◆ **Exercise prompt**: After locating the line with "13: (445, 277, 3.63)" in the entries below, output it and each following line up to and including the line with "44: (61, 31, 0.88)", exactly and without pictures.

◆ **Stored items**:
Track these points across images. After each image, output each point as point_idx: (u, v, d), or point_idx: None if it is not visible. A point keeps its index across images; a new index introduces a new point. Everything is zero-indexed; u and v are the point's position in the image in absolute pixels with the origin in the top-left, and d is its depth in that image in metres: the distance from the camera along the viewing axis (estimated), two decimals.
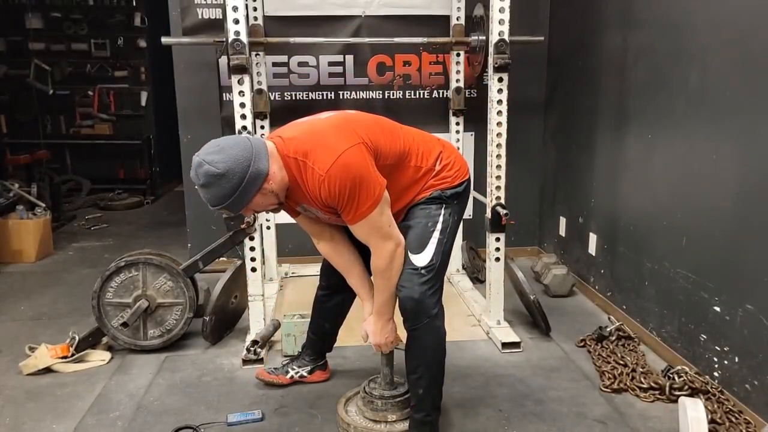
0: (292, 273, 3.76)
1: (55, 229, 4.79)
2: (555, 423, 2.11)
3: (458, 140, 3.60)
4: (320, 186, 1.67)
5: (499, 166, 2.73)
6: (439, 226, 1.87)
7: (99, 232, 5.14)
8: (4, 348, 2.81)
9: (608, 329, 2.71)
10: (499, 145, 2.72)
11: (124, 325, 2.62)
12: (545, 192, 4.04)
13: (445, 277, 3.63)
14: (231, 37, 2.48)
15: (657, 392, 2.28)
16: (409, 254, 1.83)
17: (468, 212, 3.83)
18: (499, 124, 2.70)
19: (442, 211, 1.88)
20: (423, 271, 1.82)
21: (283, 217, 3.82)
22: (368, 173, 1.69)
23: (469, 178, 2.00)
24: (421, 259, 1.83)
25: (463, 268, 3.71)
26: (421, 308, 1.82)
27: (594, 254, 3.30)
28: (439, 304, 1.89)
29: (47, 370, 2.55)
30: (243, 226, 2.56)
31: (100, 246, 4.71)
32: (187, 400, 2.30)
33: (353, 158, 1.67)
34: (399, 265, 1.81)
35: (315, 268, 3.80)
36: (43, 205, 4.50)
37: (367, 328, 1.98)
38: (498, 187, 2.75)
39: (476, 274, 3.62)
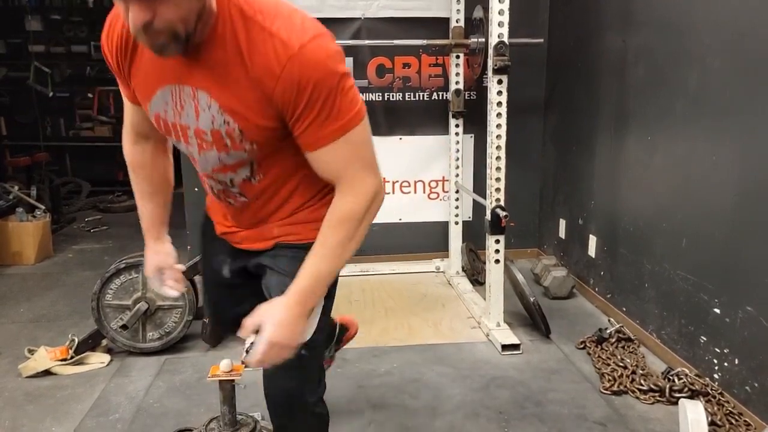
0: None
1: (55, 232, 4.78)
2: (555, 425, 2.11)
3: (458, 142, 3.60)
4: (284, 67, 1.03)
5: (498, 168, 2.73)
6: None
7: (99, 235, 5.14)
8: (3, 350, 2.81)
9: (608, 331, 2.71)
10: (498, 147, 2.72)
11: (124, 327, 2.61)
12: (545, 193, 4.04)
13: (446, 279, 3.64)
14: None
15: (657, 394, 2.28)
16: None
17: (467, 214, 3.84)
18: (498, 126, 2.70)
19: None
20: (303, 352, 1.23)
21: None
22: (351, 76, 1.12)
23: None
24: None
25: (463, 270, 3.71)
26: (300, 403, 1.34)
27: (594, 256, 3.30)
28: (323, 383, 1.45)
29: (46, 373, 2.55)
30: None
31: (99, 248, 4.70)
32: (187, 403, 2.30)
33: (338, 48, 1.11)
34: (374, 215, 1.21)
35: None
36: (43, 207, 4.49)
37: (268, 317, 1.16)
38: (497, 189, 2.75)
39: (476, 276, 3.61)
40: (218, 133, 1.14)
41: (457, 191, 3.67)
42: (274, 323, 1.15)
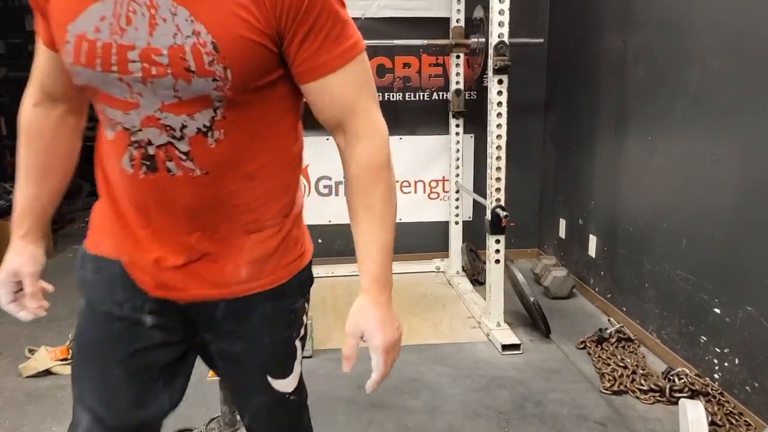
0: None
1: (55, 231, 4.79)
2: (555, 425, 2.11)
3: (458, 142, 3.60)
4: None
5: (498, 168, 2.73)
6: (302, 332, 1.15)
7: None
8: (3, 350, 2.81)
9: (608, 331, 2.71)
10: (498, 147, 2.72)
11: None
12: (545, 193, 4.04)
13: (446, 279, 3.64)
14: None
15: (657, 394, 2.28)
16: (269, 379, 1.11)
17: (468, 214, 3.84)
18: (498, 126, 2.70)
19: (306, 308, 1.16)
20: (292, 398, 1.16)
21: None
22: None
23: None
24: (288, 384, 1.14)
25: (463, 270, 3.71)
26: None
27: (594, 256, 3.30)
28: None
29: (47, 372, 2.55)
30: None
31: None
32: (186, 402, 2.27)
33: None
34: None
35: (314, 270, 3.80)
36: None
37: (365, 324, 0.99)
38: (498, 189, 2.75)
39: (476, 276, 3.61)
40: (180, 50, 0.84)
41: (457, 191, 3.67)
42: (377, 326, 0.98)
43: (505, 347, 2.67)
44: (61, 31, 0.88)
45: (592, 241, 3.31)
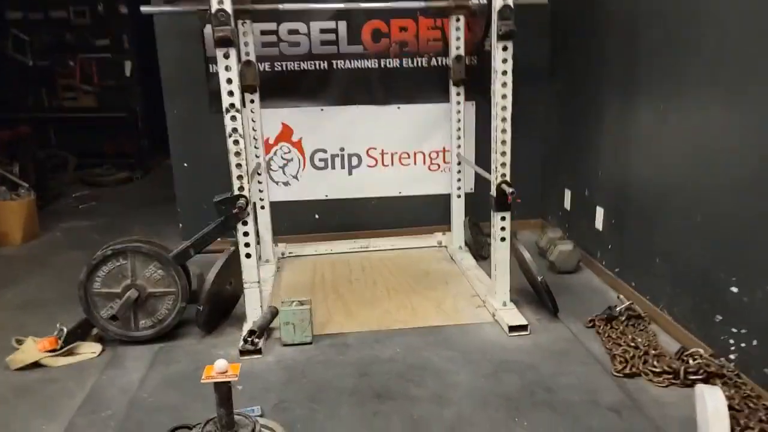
0: (289, 253, 3.63)
1: (41, 209, 4.62)
2: (567, 412, 2.03)
3: (459, 112, 3.44)
4: None
5: (504, 142, 2.58)
6: None
7: (87, 211, 4.99)
8: None
9: (618, 309, 2.62)
10: (504, 119, 2.57)
11: (114, 318, 2.51)
12: (549, 163, 3.90)
13: (449, 254, 3.53)
14: (215, 6, 2.29)
15: (671, 376, 2.20)
16: None
17: (469, 185, 3.70)
18: (504, 96, 2.54)
19: None
20: None
21: (278, 195, 3.71)
22: None
23: None
24: None
25: (466, 245, 3.60)
26: None
27: (601, 229, 3.18)
28: None
29: (35, 365, 2.44)
30: (235, 210, 2.42)
31: (88, 225, 4.56)
32: (183, 397, 2.20)
33: None
34: None
35: (313, 248, 3.72)
36: (27, 185, 4.33)
37: None
38: (503, 164, 2.61)
39: (479, 251, 3.50)
40: None
41: (459, 163, 3.52)
42: None
43: (512, 328, 2.57)
44: None
45: (599, 213, 3.19)
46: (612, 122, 3.02)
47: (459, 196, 3.57)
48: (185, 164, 3.71)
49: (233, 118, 2.40)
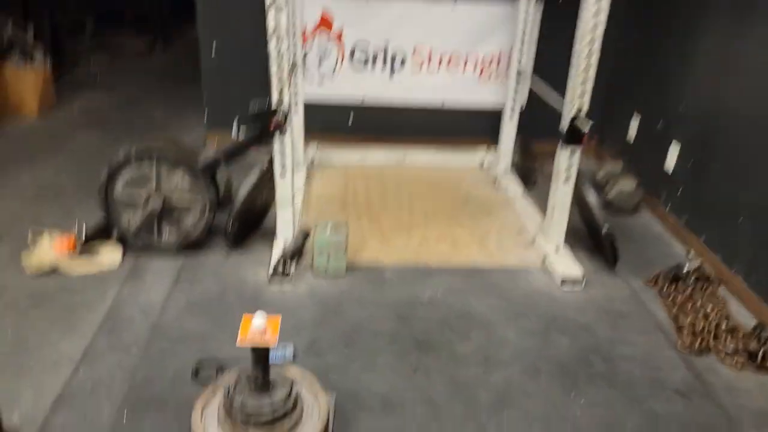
0: (320, 159, 3.35)
1: (57, 79, 4.30)
2: (628, 391, 1.84)
3: (527, 12, 2.96)
4: None
5: (588, 68, 2.20)
6: None
7: (106, 84, 4.66)
8: (3, 232, 2.53)
9: (686, 269, 2.36)
10: (592, 40, 2.16)
11: (137, 231, 2.31)
12: (616, 82, 3.45)
13: (492, 178, 3.20)
14: None
15: (746, 359, 1.98)
16: None
17: (521, 100, 3.28)
18: (596, 13, 2.11)
19: None
20: None
21: (311, 93, 3.33)
22: None
23: None
24: None
25: (513, 168, 3.28)
26: None
27: (672, 168, 2.84)
28: None
29: (53, 271, 2.28)
30: (272, 127, 2.11)
31: (108, 101, 4.27)
32: (209, 325, 2.04)
33: None
34: None
35: (344, 155, 3.41)
36: (42, 50, 3.98)
37: None
38: (583, 93, 2.24)
39: (529, 176, 3.19)
40: None
41: (519, 73, 3.11)
42: None
43: (564, 281, 2.34)
44: None
45: (674, 150, 2.83)
46: (710, 40, 2.57)
47: (513, 111, 3.19)
48: (213, 55, 3.36)
49: (279, 8, 2.03)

◆ **Answer**:
13: (445, 277, 3.63)
14: (231, 37, 2.48)
15: (657, 392, 2.28)
16: (409, 254, 1.83)
17: (468, 212, 3.83)
18: (499, 124, 2.70)
19: (442, 211, 1.88)
20: (423, 271, 1.82)
21: (283, 217, 3.82)
22: (368, 173, 1.69)
23: (469, 178, 2.00)
24: (421, 259, 1.83)
25: (463, 268, 3.71)
26: (421, 308, 1.82)
27: (594, 254, 3.30)
28: (439, 304, 1.89)
29: (47, 370, 2.55)
30: (243, 226, 2.56)
31: (100, 246, 4.71)
32: (187, 400, 2.30)
33: (353, 158, 1.67)
34: (399, 265, 1.81)
35: (315, 268, 3.80)
36: (43, 205, 4.50)
37: (367, 328, 1.98)
38: (498, 187, 2.75)
39: (476, 274, 3.62)
0: None
1: (55, 232, 4.78)
2: (555, 425, 2.11)
3: (458, 142, 3.60)
4: (284, 67, 1.03)
5: (498, 168, 2.73)
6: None
7: (99, 235, 5.14)
8: (3, 350, 2.81)
9: (608, 331, 2.71)
10: (498, 147, 2.72)
11: (124, 327, 2.61)
12: (545, 193, 4.04)
13: (446, 279, 3.64)
14: None
15: (657, 394, 2.28)
16: None
17: (467, 214, 3.84)
18: (498, 126, 2.70)
19: None
20: (303, 352, 1.23)
21: None
22: (351, 76, 1.12)
23: None
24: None
25: (463, 270, 3.71)
26: (300, 403, 1.34)
27: (594, 256, 3.30)
28: (323, 383, 1.45)
29: (46, 373, 2.55)
30: None
31: (99, 248, 4.70)
32: (187, 403, 2.30)
33: (338, 48, 1.11)
34: (374, 215, 1.21)
35: None
36: (43, 207, 4.49)
37: (268, 317, 1.16)
38: (497, 189, 2.75)
39: (476, 276, 3.61)
40: (218, 133, 1.14)
41: (457, 191, 3.67)
42: (274, 323, 1.15)
0: None
1: (55, 231, 4.79)
2: (555, 425, 2.11)
3: (458, 142, 3.60)
4: None
5: (498, 168, 2.73)
6: (302, 332, 1.15)
7: None
8: (3, 350, 2.81)
9: (608, 331, 2.71)
10: (498, 147, 2.72)
11: None
12: (545, 193, 4.04)
13: (446, 279, 3.64)
14: None
15: (657, 394, 2.28)
16: (269, 379, 1.11)
17: (468, 214, 3.84)
18: (498, 126, 2.70)
19: (306, 308, 1.16)
20: (292, 398, 1.16)
21: None
22: None
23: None
24: (288, 384, 1.14)
25: (463, 270, 3.71)
26: None
27: (594, 256, 3.30)
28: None
29: (47, 372, 2.55)
30: None
31: None
32: (186, 402, 2.27)
33: None
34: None
35: (314, 270, 3.80)
36: None
37: (365, 324, 0.99)
38: (498, 189, 2.75)
39: (476, 276, 3.61)
40: (180, 50, 0.84)
41: (457, 191, 3.67)
42: (377, 326, 0.98)
43: (505, 347, 2.67)
44: (61, 31, 0.88)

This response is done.